1 of 4. General Motors vehicles are seen at a car dealership in Toronto, December 12, 2008.

Credit: Reuters/Mike Cassese

NEW YORK | Tue Dec 30, 2008 11:50am EST

NEW YORK (Reuters) - General Motors Corp and its financing affiliate GMAC on Tuesday announced programs to make it easier for car and truck buyers to get financing, a day after GMAC agreed to sell the government a $5 billion stake.

Through January 5, GM will offer interest rates of zero percent to 4.9 percent on loans of up to five years on various 2008 model year vehicles, and 3.9 percent to 5.9 percent on some 2009 vehicles. Many of the vehicles also carry cash discounts of $500 to $4,250.

The move is a bid to capitalize on GMAC's separate plan to provide auto financing to more U.S. consumers. GMAC will extend loans to retail buyers with credit scores of 621 or higher. In October it had restricted loans to borrowers with scores of 700 or higher.

Many analysts consider borrowers with credit scores of 620 or lower to be "subprime." Dealer wholesale financing is unchanged, GMAC said.

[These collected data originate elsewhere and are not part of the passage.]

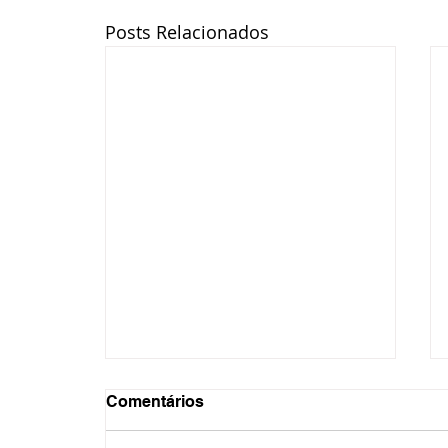
Posts Relacionados
Comentários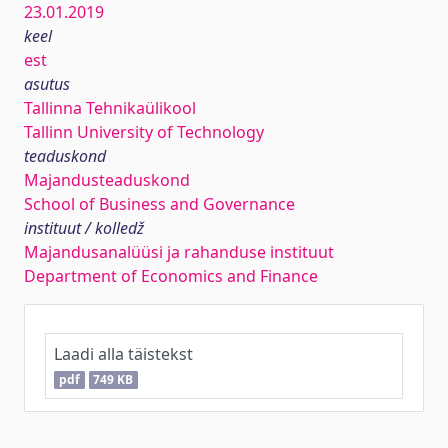
23.01.2019
keel
est
asutus
Tallinna Tehnikaülikool
Tallinn University of Technology
teaduskond
Majandusteaduskond
School of Business and Governance
instituut / kolledž
Majandusanalüüsi ja rahanduse instituut
Department of Economics and Finance
Laadi alla täistekst
pdf
749 KB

GMAC is owned by GM and private equity firm Cerberus Capital Management LP.

The changes may help bolster sales at GM, the nation's largest automaker, following a 41 percent plunge in November.

GMAC has traditionally provided the bulk of financing for GM's retail customers and the floorplan financing that dealers rely on to carry car and truck inventory.

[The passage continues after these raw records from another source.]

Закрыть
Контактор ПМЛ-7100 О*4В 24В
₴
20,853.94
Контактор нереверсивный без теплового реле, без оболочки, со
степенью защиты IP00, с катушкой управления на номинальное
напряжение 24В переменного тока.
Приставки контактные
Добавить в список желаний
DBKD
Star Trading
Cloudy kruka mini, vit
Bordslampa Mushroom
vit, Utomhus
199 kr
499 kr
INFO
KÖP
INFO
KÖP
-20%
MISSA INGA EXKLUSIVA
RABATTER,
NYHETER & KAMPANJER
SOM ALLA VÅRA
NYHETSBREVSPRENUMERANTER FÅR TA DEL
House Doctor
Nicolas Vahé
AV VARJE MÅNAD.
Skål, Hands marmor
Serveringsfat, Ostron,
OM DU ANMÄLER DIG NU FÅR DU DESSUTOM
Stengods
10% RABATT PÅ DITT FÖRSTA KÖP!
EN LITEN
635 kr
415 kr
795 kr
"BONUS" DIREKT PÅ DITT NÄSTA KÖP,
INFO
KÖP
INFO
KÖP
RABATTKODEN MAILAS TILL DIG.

Mark LaNeve, GM's sales and marketing chief, said the lower financing costs will encourage customers to "get back into the game."

The zero percent financing is limited to buyers of the slow-selling sport-utility vehicles Chevrolet TrailBlazer and GMC Envoy, and three Saab models.

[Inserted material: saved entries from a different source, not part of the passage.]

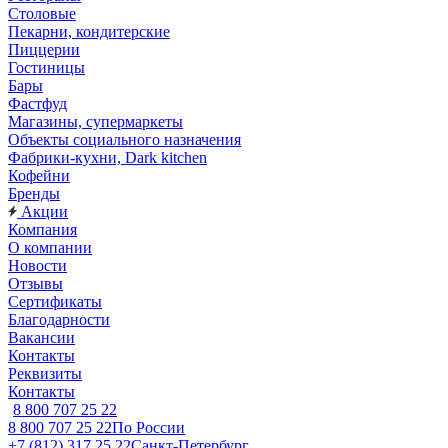
Столовые
Пекарни, кондитерские
Пиццерии
Гостиницы
Бары
Фастфуд
Магазины, супермаркеты
Объекты социального назначения
Фабрики-кухни, Dark kitchen
Кофейни
Бренды
Акции
Компания
О компании
Новости
Отзывы
Сертификаты
Благодарности
Вакансии
Контакты
Реквизиты
Контакты
8 800 707 25 22
8 800 707 25 22
По России
+7 (812) 317 25 22
Санкт-Петербург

On Monday, the U.S. Treasury Department agreed to buy $5 billion of senior preferred equity in GMAC, and lend up to $1 billion to GM to aid in GMAC's reorganization as a bank holding company. That reorganization won Federal Reserve approval on December 24 and should reduce GMAC's borrowing costs.

GMAC is the latest non-bank financial company to qualify for help under the Treasury Department's $700 billion Troubled Asset Relief Program.

The sums are in addition to the possible $17.4 billion that the government committed on December 19 to help GM and Chrysler LLC avoid possible bankruptcy. Cerberus also owns a majority of Chrysler.

"Federal aid to GMAC suggests the government is probably now so financially entangled in the GM complex that a Chapter 7 liquidation of (GM's auto operations) seems highly unlikely," JP Morgan analyst Himanshu Patel wrote.

U.S. auto sales have plunged to 25-year lows and are not expected to recover substantially before 2010.

In morning trading, GM shares rose 38 cents, or 10.6 percent, to $3.98.

The cost of insuring $10 million of GMAC debt against default for five years fell to $1.6 million upfront plus $500,000 annually, from $2.15 million upfront, according to CMA DataVision. Credit default swaps for Ford Motor Co's finance arm also declined.